### Entries supplied
══════════
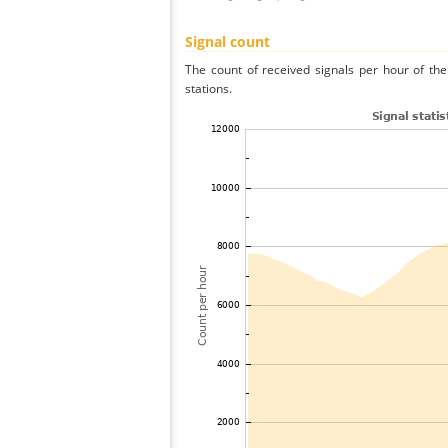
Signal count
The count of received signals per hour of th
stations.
══════════
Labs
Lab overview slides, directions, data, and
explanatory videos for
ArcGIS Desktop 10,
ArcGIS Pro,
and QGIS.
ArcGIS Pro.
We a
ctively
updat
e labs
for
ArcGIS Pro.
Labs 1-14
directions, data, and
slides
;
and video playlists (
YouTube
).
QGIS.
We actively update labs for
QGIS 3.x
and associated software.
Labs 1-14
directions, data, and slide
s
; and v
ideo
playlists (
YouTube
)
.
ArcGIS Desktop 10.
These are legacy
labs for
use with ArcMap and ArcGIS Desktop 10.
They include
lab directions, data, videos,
══════════
Pull out every line of the records above that contains the word "ArcGIS", and copy each one in full.

### Worked solution
ArcGIS Desktop 10,
ArcGIS Pro,
ArcGIS Pro.
ArcGIS Pro.
ArcGIS Desktop 10.
use with ArcMap and ArcGIS Desktop 10.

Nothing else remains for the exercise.